Als Gertrude niet zulk een edelmoedig hart had bezeten, zou ze geantwoord hebben dat het gebeurd was in denzelfden nacht, dien Frank feestvierend doorbracht in den Haag. Nu zegt ze niet anders dan: "Een dag of acht geleden! 't Was vreeselijk, Frank! En het akeligst van alles vond ik het om papa te zien. Hij was zoo radeloos, zoo wanhopig…"
"Wat zegt de dokter?"
"Dokter Ems raadt het Zuiden van Frankrijk. De professer, die uit Leiden kwam om Bernard te onderzoeken

[222:]

was daar ook sterk voor,.. maar dat is onmogelijk!"
"Waarom onmogelijk? Zou het te veel geld kosten?"
"O neen, dat niet! Je weet, voor Bernard was papa nooit iets te veel. Maar hijzelf wil er niet van hooren. Hij beweert, dat hij zou wegkwijnen als hij niet meer naar school kon gaan. We hebben nu eerst ten volle begrepen hoe het als het ware, een idée fixe bij hem geworden is, dat bij studeeren moet, altijd doorstudeeren om bij al die hatelijke examens No. 1 te kunnen wezen!"

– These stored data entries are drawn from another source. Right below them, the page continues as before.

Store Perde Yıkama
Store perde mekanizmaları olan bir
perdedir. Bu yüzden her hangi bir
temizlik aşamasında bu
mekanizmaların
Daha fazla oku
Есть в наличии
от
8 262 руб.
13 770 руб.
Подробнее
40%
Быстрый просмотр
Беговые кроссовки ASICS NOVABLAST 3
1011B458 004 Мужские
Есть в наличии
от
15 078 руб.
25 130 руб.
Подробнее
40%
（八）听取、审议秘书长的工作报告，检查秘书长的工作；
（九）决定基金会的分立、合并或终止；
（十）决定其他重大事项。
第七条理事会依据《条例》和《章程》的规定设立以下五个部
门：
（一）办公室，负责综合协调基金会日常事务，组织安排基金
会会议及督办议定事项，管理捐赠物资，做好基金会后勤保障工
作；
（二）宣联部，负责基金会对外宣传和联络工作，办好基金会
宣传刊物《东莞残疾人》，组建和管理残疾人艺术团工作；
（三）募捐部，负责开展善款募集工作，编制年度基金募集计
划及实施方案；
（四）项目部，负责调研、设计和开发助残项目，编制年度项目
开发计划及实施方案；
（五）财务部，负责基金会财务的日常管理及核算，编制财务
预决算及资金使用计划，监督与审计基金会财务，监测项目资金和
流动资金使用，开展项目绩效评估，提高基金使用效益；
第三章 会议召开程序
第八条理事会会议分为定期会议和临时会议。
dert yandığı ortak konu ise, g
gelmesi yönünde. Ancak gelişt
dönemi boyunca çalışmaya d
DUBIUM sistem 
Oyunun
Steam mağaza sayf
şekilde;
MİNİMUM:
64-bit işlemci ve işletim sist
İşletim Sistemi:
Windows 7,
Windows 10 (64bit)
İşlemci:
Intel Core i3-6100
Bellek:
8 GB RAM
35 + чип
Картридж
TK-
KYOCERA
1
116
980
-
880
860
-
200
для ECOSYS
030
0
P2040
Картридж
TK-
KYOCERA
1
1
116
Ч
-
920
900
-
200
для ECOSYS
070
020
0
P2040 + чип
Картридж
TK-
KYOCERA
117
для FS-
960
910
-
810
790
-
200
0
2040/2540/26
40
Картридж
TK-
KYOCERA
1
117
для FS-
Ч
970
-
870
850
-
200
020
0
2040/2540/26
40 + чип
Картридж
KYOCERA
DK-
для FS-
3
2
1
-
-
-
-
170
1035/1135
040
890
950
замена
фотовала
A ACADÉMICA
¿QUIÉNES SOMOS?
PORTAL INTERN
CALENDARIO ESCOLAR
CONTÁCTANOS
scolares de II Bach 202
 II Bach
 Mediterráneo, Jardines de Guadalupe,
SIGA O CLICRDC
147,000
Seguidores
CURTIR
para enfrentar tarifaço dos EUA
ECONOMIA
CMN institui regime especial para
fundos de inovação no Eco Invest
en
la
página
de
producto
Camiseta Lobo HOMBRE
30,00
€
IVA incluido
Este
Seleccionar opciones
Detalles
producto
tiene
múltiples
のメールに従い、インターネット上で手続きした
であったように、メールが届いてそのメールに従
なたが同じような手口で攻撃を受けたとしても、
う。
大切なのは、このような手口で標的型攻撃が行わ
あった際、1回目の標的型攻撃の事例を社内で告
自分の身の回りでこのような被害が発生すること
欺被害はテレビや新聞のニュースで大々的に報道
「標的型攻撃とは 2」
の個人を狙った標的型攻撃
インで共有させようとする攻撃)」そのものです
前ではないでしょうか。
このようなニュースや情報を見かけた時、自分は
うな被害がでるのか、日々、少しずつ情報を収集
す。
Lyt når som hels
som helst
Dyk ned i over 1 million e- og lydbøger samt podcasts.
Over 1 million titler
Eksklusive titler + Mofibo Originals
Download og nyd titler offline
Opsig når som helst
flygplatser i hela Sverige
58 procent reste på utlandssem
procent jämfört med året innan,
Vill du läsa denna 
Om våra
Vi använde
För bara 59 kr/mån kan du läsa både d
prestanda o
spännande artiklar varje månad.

"Hoe is het mogelijk?" roept Frank.
"Ja, dat mag jij vooral wel vragen," antwoordt Trude maar met zulk een aardig lachje, zulk een teeder handdrukje, dat het gezegde al zijn scherpte verliest.
"Wanneer ga je nu promoveeren, Frank?"
"Ik dacht dat we niet meer over onaangename zaken zouden praten?"

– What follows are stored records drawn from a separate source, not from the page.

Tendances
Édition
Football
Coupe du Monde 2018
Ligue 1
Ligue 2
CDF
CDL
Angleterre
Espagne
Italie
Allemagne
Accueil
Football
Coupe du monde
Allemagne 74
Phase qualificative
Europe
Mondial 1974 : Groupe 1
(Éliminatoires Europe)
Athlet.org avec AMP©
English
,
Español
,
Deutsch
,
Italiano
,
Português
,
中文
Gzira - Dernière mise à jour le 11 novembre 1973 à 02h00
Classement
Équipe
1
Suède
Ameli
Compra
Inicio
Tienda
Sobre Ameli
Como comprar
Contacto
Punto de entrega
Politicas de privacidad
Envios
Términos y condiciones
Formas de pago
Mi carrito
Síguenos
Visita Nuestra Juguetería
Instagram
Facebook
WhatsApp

"Noem je dat een onaangename zaak? Het middel om spoedig vereenigd te worden?"
"Wat heb ik je laatst gezegd, Trude! 't Is niet de kwestie van het promoveeren; dat is gauw genoeg gedaan; maar - als ik promoveer dan begrijpen mijn schuldeischers, dat ik Leiden ga verlaten en komen ze op me los. Nog iets anders… waarmeê moet ik al de onkosten betalen?"

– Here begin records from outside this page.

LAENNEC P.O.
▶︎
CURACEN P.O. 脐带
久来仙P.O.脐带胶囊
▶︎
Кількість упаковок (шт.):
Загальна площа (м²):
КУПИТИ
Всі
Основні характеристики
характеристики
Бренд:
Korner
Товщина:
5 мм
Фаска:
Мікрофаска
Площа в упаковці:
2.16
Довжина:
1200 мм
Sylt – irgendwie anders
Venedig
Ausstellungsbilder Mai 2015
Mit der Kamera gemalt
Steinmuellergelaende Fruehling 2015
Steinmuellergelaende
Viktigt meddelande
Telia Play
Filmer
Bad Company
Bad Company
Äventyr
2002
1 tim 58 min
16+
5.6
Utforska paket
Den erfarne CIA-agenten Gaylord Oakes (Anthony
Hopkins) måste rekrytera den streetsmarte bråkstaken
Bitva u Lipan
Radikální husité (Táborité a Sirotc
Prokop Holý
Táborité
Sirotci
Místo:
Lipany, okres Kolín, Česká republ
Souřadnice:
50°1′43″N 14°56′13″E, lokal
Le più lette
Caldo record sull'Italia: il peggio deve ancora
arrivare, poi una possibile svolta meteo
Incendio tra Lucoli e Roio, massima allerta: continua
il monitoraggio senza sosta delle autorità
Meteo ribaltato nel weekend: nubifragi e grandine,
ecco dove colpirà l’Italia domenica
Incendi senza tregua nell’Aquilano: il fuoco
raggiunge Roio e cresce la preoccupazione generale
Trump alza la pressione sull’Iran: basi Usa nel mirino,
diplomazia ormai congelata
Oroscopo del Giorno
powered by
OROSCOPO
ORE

"Als je oom Edmond nog eens vroegt om voor het laatst te helpen?"
"Oom Edmond wil niets meer van me weten, sints hij ontdekte dat ik zeker iemand heb verkozen boven zijn beminlijke Cornelie. 't Is schande. 't Is ongehoord," barst de jongeman eensklaps los, "'t is ongehoord, zooals die vent me behandelt; bij weet met zijn geld geen

[223:]

raad en ik... wel, de kleeren die ik draag, het brood dat ik eet... niets is betaald!"
"En toch ga je zulke dure uitstapjes maken?"
"O, dat uitstapje heeft me geen cent gekost! Ik heb integendeel dien avond bijna tweehonderd gulden gewonnen met écarté."
Ze spreekt niet meer.
Hoe dikwerf heeft ze hem niet gesmeekt, dat hooge spelen na te laten! Immers, ze weet het, hoe het vrij aanzienlijk erfdeel, dat hem bij zijne meerderjarigheid ter hand werd gesteld, niet alleen door zijn verkwistende leefwijze, maar vooral door het spel zoo verbazend gauw tot niets is versmolten; ze weet, dat het spelen gepaard gaat met drinken en het drinken met losbandigheid, waaraan ze niet dan huiverend denken kan, en nu is zij het, die, moedeloos en ter neêrgedrukt, over andere dingen begint te spreken.